Available data Start Marker
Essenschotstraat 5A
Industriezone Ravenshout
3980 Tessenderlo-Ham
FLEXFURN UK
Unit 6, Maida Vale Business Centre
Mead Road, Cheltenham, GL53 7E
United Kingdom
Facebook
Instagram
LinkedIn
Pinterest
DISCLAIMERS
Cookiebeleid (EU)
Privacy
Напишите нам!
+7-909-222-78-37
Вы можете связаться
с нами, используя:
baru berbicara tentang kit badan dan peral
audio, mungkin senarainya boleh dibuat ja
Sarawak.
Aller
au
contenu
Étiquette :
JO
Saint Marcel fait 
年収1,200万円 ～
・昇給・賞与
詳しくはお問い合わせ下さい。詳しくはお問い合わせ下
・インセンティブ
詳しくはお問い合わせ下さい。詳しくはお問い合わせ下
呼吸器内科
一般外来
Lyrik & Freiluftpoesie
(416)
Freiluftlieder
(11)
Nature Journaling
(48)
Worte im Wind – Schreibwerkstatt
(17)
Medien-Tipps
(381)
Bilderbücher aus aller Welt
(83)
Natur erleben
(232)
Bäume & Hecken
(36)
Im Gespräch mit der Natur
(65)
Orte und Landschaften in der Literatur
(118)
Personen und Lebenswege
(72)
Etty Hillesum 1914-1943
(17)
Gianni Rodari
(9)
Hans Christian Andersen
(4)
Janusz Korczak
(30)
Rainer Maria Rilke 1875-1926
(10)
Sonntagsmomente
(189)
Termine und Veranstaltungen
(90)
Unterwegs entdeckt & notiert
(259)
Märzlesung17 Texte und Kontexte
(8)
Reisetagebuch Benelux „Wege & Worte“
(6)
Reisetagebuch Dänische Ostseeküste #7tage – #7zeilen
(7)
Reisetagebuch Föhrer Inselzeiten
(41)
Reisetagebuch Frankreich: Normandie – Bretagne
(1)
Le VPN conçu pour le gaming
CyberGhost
Available data End Marker
Job item: For this exercise, output the records in full, exactly.

Response to the exercise:
Essenschotstraat 5A
Industriezone Ravenshout
3980 Tessenderlo-Ham
FLEXFURN UK
Unit 6, Maida Vale Business Centre
Mead Road, Cheltenham, GL53 7E
United Kingdom
Facebook
Instagram
LinkedIn
Pinterest
DISCLAIMERS
Cookiebeleid (EU)
Privacy
Напишите нам!
+7-909-222-78-37
Вы можете связаться
с нами, используя:
baru berbicara tentang kit badan dan peral
audio, mungkin senarainya boleh dibuat ja
Sarawak.
Aller
au
contenu
Étiquette :
JO
Saint Marcel fait 
年収1,200万円 ～
・昇給・賞与
詳しくはお問い合わせ下さい。詳しくはお問い合わせ下
・インセンティブ
詳しくはお問い合わせ下さい。詳しくはお問い合わせ下
呼吸器内科
一般外来
Lyrik & Freiluftpoesie
(416)
Freiluftlieder
(11)
Nature Journaling
(48)
Worte im Wind – Schreibwerkstatt
(17)
Medien-Tipps
(381)
Bilderbücher aus aller Welt
(83)
Natur erleben
(232)
Bäume & Hecken
(36)
Im Gespräch mit der Natur
(65)
Orte und Landschaften in der Literatur
(118)
Personen und Lebenswege
(72)
Etty Hillesum 1914-1943
(17)
Gianni Rodari
(9)
Hans Christian Andersen
(4)
Janusz Korczak
(30)
Rainer Maria Rilke 1875-1926
(10)
Sonntagsmomente
(189)
Termine und Veranstaltungen
(90)
Unterwegs entdeckt & notiert
(259)
Märzlesung17 Texte und Kontexte
(8)
Reisetagebuch Benelux „Wege & Worte“
(6)
Reisetagebuch Dänische Ostseeküste #7tage – #7zeilen
(7)
Reisetagebuch Föhrer Inselzeiten
(41)
Reisetagebuch Frankreich: Normandie – Bretagne
(1)
Le VPN conçu pour le gaming
CyberGhost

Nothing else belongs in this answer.